Records provided Block Start
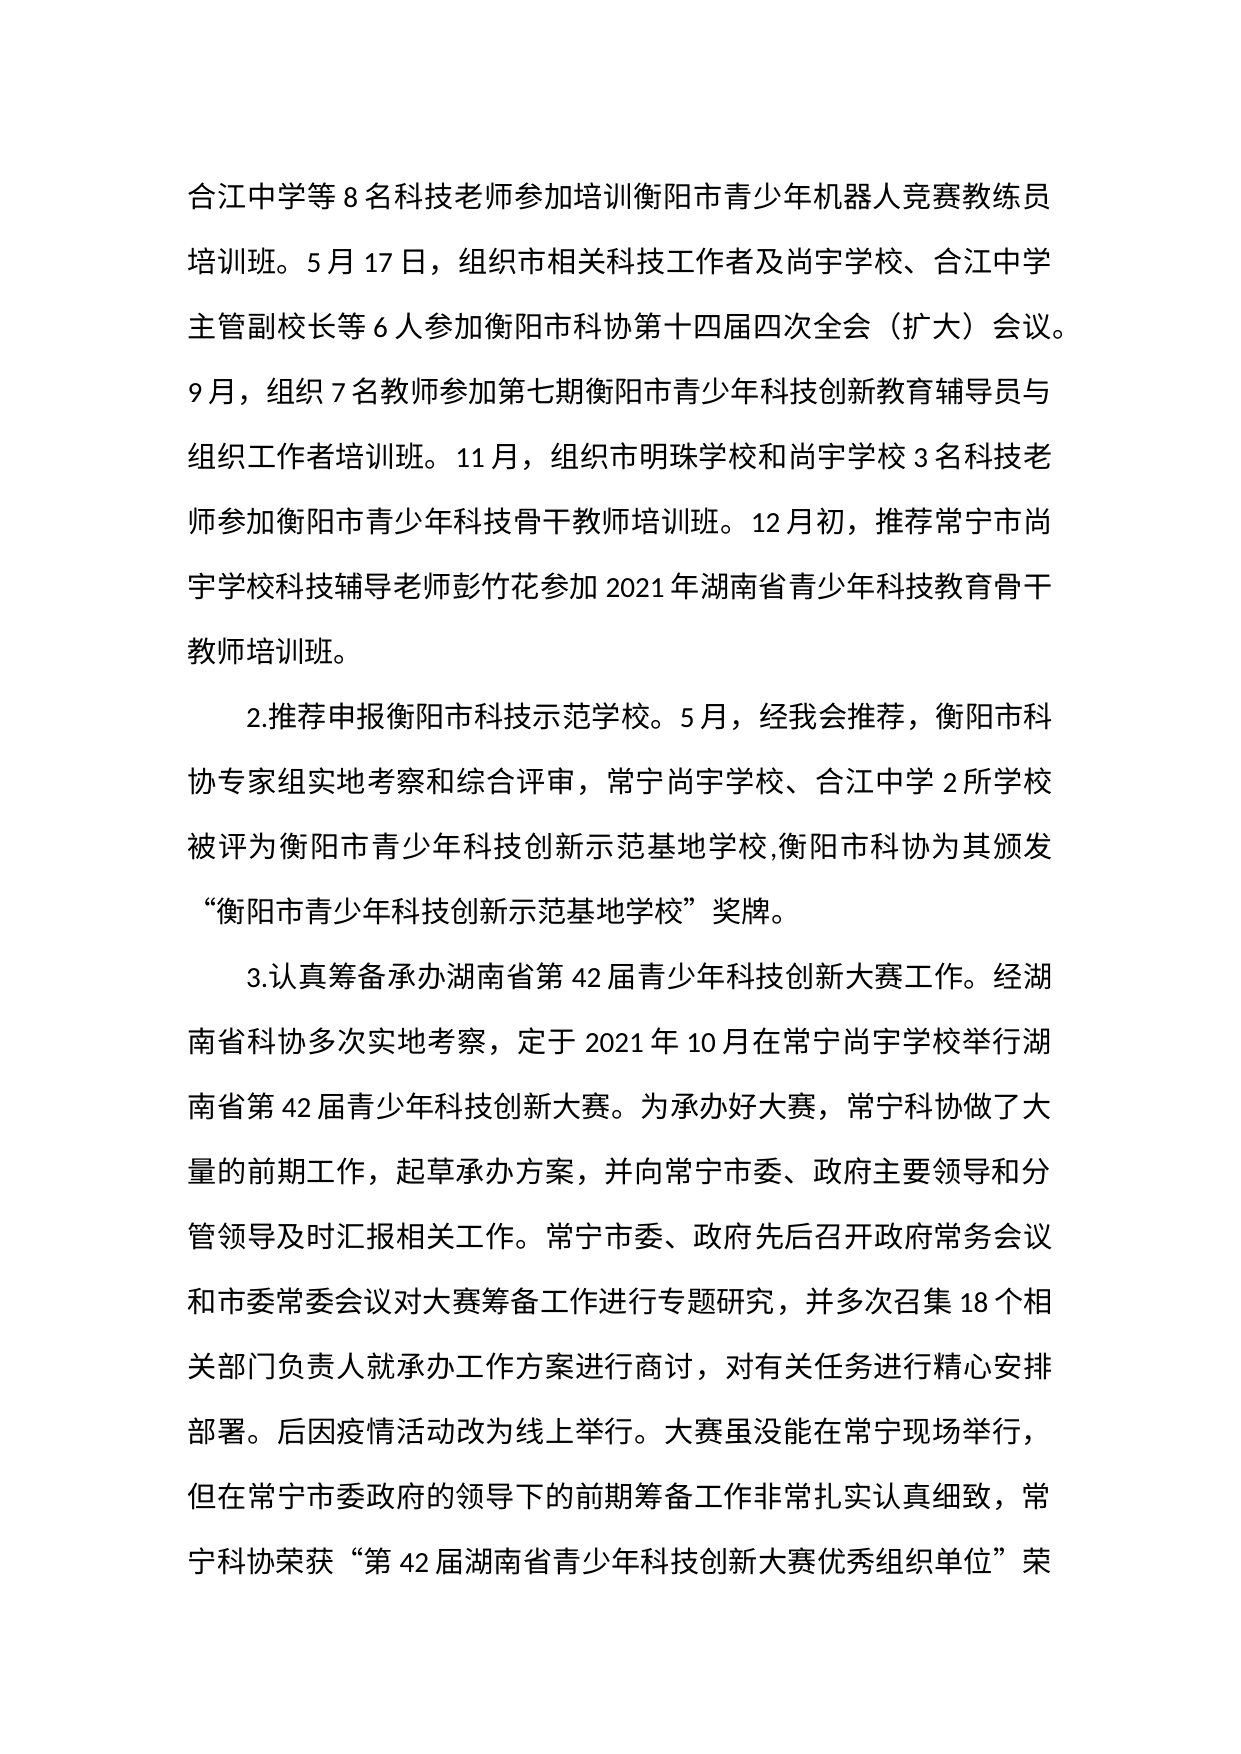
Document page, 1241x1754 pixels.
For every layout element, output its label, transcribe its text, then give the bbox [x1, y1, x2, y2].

text 2.推荐申报衡阳市科技示范学校。5月，经我会推荐，衡阳市科协专家组实地考察和综合评审，常宁尚宇学校、合江中学2所学校被评为衡阳市青少年科技创新示范基地学校,衡阳市科协为其颁发“衡阳市青少年科技创新示范基地学校”奖牌。 [187, 682, 1053, 942]
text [187, 162, 1053, 682]
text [187, 942, 1053, 1592]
Records provided Block End
# Exercise details
Output each record above word for word, leaving out images.

# Exercise response
Document page, 1241x1754 pixels.
For every layout element, output its label, transcribe its text, then give the bbox [x1, y1, x2, y2].

text 2.推荐申报衡阳市科技示范学校。5月，经我会推荐，衡阳市科协专家组实地考察和综合评审，常宁尚宇学校、合江中学2所学校被评为衡阳市青少年科技创新示范基地学校,衡阳市科协为其颁发“衡阳市青少年科技创新示范基地学校”奖牌。 [187, 682, 1053, 942]
text [187, 162, 1053, 682]
text [187, 942, 1053, 1592]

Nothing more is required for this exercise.